A tutti quelli che mi hanno detto invece che l’odio e la violenza non portano da nessuna parte mi viene da dire: anche voi avete ragione, ma da questa violenza, dalla violenza che causa i suicidi, i morti sul lavoro, la precarietà,come ci si può difendere? Non è una domanda retorica, voglio capire fino a che punto si comprende cosa sia la precarietà, cosa voglia dire non sapere cosa sarà di se l’anno prossimo, l’anno prossimo dio cane, come fa uno a vivere di anno in anno, di mese in mese? Voglio capire come si pensa che si possa, anzi si debba rimanere calmi qualunque cosa accada. Qualunque. Se non comprendete che questa situazione riguarda la mia generazione e molti altri italiani, non comprendete dove siamo andati a finire. 

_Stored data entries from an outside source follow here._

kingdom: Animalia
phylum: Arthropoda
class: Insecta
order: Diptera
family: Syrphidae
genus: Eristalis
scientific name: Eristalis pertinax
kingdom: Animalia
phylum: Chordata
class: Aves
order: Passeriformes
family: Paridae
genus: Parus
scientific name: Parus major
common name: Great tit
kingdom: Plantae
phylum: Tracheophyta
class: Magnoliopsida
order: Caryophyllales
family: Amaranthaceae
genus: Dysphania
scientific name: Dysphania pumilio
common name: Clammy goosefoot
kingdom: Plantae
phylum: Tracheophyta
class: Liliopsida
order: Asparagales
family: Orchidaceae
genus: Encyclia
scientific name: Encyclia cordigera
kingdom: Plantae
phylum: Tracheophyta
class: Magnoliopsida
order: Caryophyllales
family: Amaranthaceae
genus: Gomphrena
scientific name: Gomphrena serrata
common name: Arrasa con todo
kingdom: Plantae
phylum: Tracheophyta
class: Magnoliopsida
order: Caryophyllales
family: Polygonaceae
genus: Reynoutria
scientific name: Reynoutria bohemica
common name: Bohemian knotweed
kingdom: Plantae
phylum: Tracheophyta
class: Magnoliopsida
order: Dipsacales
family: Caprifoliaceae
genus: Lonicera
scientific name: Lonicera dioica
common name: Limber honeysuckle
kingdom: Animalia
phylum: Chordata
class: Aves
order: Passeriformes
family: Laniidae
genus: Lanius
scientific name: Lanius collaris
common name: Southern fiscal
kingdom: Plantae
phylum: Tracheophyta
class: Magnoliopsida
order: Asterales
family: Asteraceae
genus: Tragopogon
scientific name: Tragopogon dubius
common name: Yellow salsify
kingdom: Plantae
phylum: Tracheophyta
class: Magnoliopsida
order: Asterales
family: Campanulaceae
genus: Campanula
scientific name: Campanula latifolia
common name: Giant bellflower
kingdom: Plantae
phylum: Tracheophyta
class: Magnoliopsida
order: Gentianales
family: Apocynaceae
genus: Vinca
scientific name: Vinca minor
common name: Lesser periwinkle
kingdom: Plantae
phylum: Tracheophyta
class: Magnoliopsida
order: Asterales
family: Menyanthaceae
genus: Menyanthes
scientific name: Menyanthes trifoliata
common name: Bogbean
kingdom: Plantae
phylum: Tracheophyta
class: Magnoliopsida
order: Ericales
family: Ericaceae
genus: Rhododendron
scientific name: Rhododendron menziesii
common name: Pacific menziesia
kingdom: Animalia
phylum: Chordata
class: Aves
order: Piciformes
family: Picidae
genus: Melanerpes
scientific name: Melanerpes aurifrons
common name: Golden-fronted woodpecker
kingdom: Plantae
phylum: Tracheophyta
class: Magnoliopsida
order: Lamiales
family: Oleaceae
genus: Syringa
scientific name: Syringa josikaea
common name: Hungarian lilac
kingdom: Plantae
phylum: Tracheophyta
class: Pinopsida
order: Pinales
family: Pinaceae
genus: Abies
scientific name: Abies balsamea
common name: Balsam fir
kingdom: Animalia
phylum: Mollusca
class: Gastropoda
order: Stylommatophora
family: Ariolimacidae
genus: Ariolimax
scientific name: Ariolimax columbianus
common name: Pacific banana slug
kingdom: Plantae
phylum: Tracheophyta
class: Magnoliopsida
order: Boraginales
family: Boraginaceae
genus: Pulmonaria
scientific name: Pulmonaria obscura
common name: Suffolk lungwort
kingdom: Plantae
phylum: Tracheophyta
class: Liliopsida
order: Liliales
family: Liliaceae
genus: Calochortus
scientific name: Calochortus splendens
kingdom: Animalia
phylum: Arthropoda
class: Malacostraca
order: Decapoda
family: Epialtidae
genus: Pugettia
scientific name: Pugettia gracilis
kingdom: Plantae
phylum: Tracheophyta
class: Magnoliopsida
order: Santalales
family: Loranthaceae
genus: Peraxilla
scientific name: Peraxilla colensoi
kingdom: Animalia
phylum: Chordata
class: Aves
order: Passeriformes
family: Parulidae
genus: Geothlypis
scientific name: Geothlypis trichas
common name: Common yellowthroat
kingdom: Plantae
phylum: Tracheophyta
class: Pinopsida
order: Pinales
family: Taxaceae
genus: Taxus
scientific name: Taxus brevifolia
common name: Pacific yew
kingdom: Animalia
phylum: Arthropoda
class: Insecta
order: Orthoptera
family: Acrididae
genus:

Non siete colpevoli, per niente, ma o ci date una mano a trovare delle soluzioni, o se le vostre risposte sono che non sappiamo fare i sacrifici allora siete complici. O da una parte o dall’altra, altrimenti quando questa rabbia esploderà, non sono certo l’unico a pensarla così vedetevi le interviste a una signora esodata all’ultimo corteo CGIL (ora le mani sono vuote, per ora), non chiedeteci di stare buoni e di mandare le letterine. Non chiedetevi da dove arrivi, c’è già, è qui tra di voi, ma voi non la volete vedere. Avete detto che le vostre lotte negli anni ’70 erano sbagliate, che gli strumenti erano tutti sbagliati, avete buttato via il bambino con l’acqua sporca, vi siete cosparsi il capo di cenere e ora non sapete opporvi, sapete solo chiederci di stare buoni. 
 
Caro Monti e cara Fornero,
voi semplicemente state applicando la politica del neoliberismo, avete questa convinzione: prima devono stare bene le aziende e poi dalle aziende il benessere pioverà sui lavoratori. Spiegatemi intanto chi ridarà a questa signora sua figlia, chi ogni vittima alle proprie famiglie, chi il tempo nel quale avete sbattuto nel precariato, ammesso e non concesso che senza una rivolta voi ce ne facciate uscire. Non pianga Ministro Fornero, non si senta minacciata, attaccata o accusata ingiustamente. Lei ha questa idea, io un altra. Io voglio che paghi di più chi ha di più. Io voglio che allo stipendio di Marchionne, prima che dei politici che sono solo lo specchietto per le allodole per un pubblico berlusconizzato, venga messo un tetto perchè poco mi importa che sia un privato, i soldi nel mondo sono finiti, limitati, una quantità impressionate magari ma non infiniti, e quindi lui e i suoi accoliti li rubano a noi, non a lei ministro ma a me, alla mia generazione e a tutti lavoratori del mondo. Non vorrei odiarvi, ma avete davvero fatto di tutto perchè lo faccia. Anche io, come la ragazza di Cosenza (per me non h un nome, è tutti noi) non me ne voglio andare dal mio paese, lo so è contraddittorio ma sono i miei sentimenti dicotomici stoqua!/checazzocistoafare?, voglio vedere andare via voi. Non avete molto tempo, non ne avete affatto, prima che qualcuno cominci a dire: in Italia, o noi o voi.